# 1 month in........



## sallyday10 (May 22, 2012)

Hi All,

I'm Mike, I live near Warrington in Cheshire.

After 5 months searching I've finally bought a MK1 225 coupe in Amulet Red. She's a 45,000 mile example and makes me grin like a kid every time I drive her.

I've previously owned an A4 Avant diesel (for 10 years!!!), prior to that a Scooby MK1 Catalunya, MK2 Golf 16V and my first love a '77 Celica 1600ST.

I've spent plenty of time scouring the forum for info prior to my purchase and I'm grateful to all the people who've posted on here.

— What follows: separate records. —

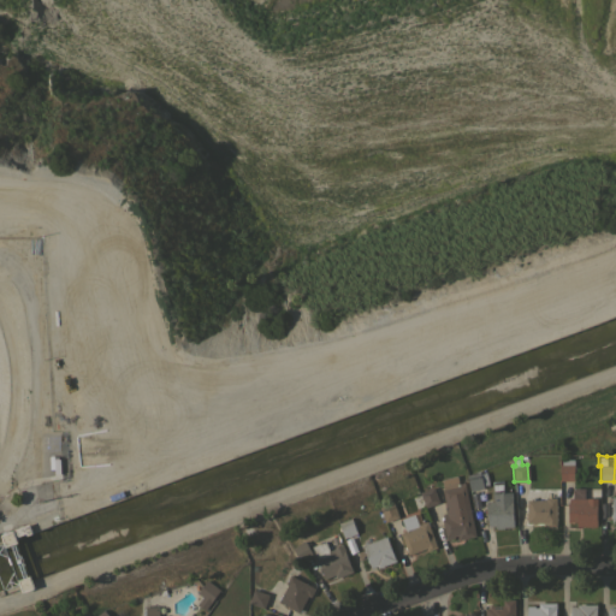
[(560,480),(560,463),(561,463),(561,458),(573,458),(574,480),(560,480)]
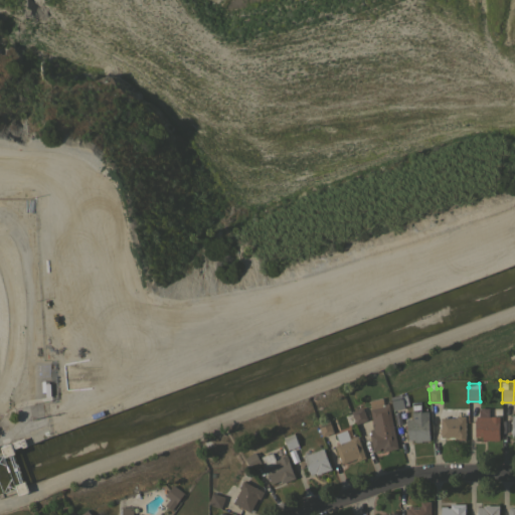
[(401,395),(406,394),(406,397),(407,397),(408,403),(408,404),(403,405),(404,407),(392,410),(389,396),(401,394),(401,395)]
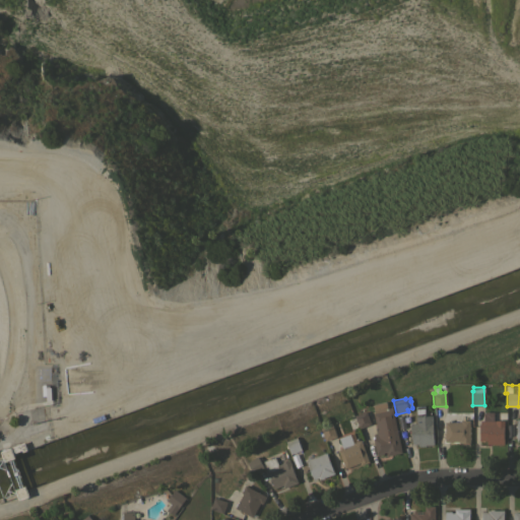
[(401,452),(386,455),(386,451),(383,452),(383,454),(376,455),(373,439),(372,439),(371,436),(373,436),(373,434),(377,434),(373,412),(374,412),(372,404),(385,401),(387,408),(391,407),(401,452)]
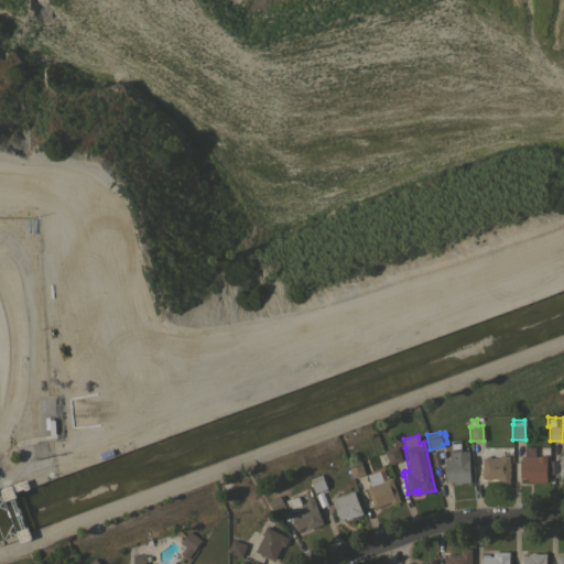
[(451,452),(451,441),(459,440),(461,451),(468,449),(469,457),(468,458),(469,481),(461,483),(461,484),(454,485),(454,483),(453,483),(453,481),(446,481),(445,458),(451,458),(451,452)]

Looking forward to sharing my TT experiences with you all.

Mike.


----------



## V6RUL (May 28, 2009)

Hi, check out north west meets.
Steve


----------



## TTchan (Mar 24, 2012)

Hey mike welcome


----------



## Hoggy (May 8, 2002)

Hi Mike, Welcome to the TTF. 
Had my 2001 *Amulet Red* TT from new & still luv her. Lets see some pics soon. 8) 
Hoggy.


----------



## YELLOW_TT (Feb 25, 2004)

Welcome


----------



## The Blue Bandit (Sep 22, 2011)

... welcome to the forum Mike, and to TT ownership ...
Steve


----------



## TT K8 (Sep 13, 2009)

Hoggy said:


> Hi Mike, Welcome to the TTF.
> Had my 2001 *Amulet Red* TT from new & still luv her. Lets see some pics soon. 8)
> Hoggy.


Best colour!


----------



## jason11 (Aug 29, 2009)

Nice low miles 

I can't find one lol


----------



## Hoggy (May 8, 2002)

jason11 said:


> Nice low miles  I can't find one lol


Hi, That's because I have it...  8) 
Hoggy.


----------